▶
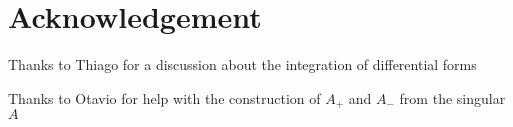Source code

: \documentclass[10pt, a4paper]{article}
\begin{document}
{\section{Acknowledgement}
Thanks to Thiago for a discussion about the integration of differential forms

Thanks to Otavio for help with the construction of $A_+$ and $A_-$ from the singular $A$

}

\makereferences


\end{document}
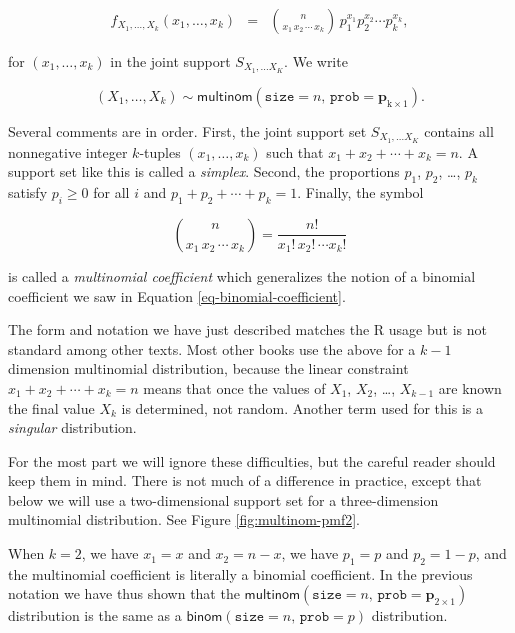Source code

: \documentclass[]{book}
\numberwithin{equation}{chapter}
\numberwithin{figure}{chapter}
\theoremstyle{plain}
\theoremstyle{definition}
\theoremstyle{remark}
\theoremstyle{definition}
\theoremstyle{definition}
\theoremstyle{remark}
\begin{document}
\begin{eqnarray}
f_{X_{1},\ldots,X_{k}}(x_{1},\ldots,x_{k}) & = & {n \choose x_{1}\, x_{2}\,\cdots\, x_{k}}\, p_{1}^{x_{1}}p_{2}^{x_{2}}\cdots p_{k}^{x_{k}},
\end{eqnarray}

for \((x_{1},\ldots,x_{k})\) in the joint support
\(S_{X_{1},\ldots X_{K}}\). We write

\begin{equation}
(X_{1},\ldots,X_{k})\sim\mathsf{multinom}(\mathtt{size}=n,\,\mathtt{prob}=\mathbf{p}_{\mathrm{k}\times1}).
\end{equation}

Several comments are in order. First, the joint support set
\(S_{X_{1},\ldots X_{K}}\) contains all nonnegative integer \(k\)-tuples
\((x_{1},\ldots,x_{k})\) such that \(x_{1}+x_{2}+\cdots+x_{k}=n\). A
support set like this is called a \emph{simplex}. Second, the
proportions \(p_{1}\), \(p_{2}\), \ldots{}, \(p_{k}\) satisfy
\(p_{i}\geq0\) for all \(i\) and \(p_{1}+p_{2}+\cdots+p_{k}=1\).
Finally, the symbol

\begin{equation}
{n \choose x_{1}\, x_{2}\,\cdots\, x_{k}}=\frac{n!}{x_{1}!\, x_{2}!\,\cdots x_{k}!}
\end{equation}

is called a \emph{multinomial coefficient} which generalizes the notion
of a binomial coefficient we saw in Equation
\eqref{eq-binomial-coefficient}.

The form and notation we have just described matches the R usage but is
not standard among other texts. Most other books use the above for a
\(k-1\) dimension multinomial distribution, because the linear
constraint \(x_{1}+x_{2}+\cdots+x_{k}=n\) means that once the values of
\(X_{1}\), \(X_{2}\), \ldots{}, \(X_{k-1}\) are known the final value
\(X_{k}\) is determined, not random. Another term used for this is a
\emph{singular} distribution.

For the most part we will ignore these difficulties, but the careful
reader should keep them in mind. There is not much of a difference in
practice, except that below we will use a two-dimensional support set
for a three-dimension multinomial distribution. See Figure
\ref{fig:multinom-pmf2}.

When \(k=2\), we have \(x_{1}=x\) and \(x_{2}=n-x\), we have \(p_{1}=p\)
and \(p_{2}=1-p\), and the multinomial coefficient is literally a
binomial coefficient. In the previous notation we have thus shown that
the
\(\mathsf{multinom}(\mathtt{size}=n,\,\mathtt{prob}=\mathbf{p}_{2\times1})\)
distribution is the same as a
\(\mathsf{binom}(\mathtt{size}=n,\,\mathtt{prob}=p)\) distribution.
\end{document}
◀
* **WHAT YOU HAVE TO DO**: Each line above with the string "this" in it should be located and copied.

* **REPLY TO THE EXERCISE**:
support set like this is called a \emph{simplex}. Second, the
\(X_{k}\) is determined, not random. Another term used for this is a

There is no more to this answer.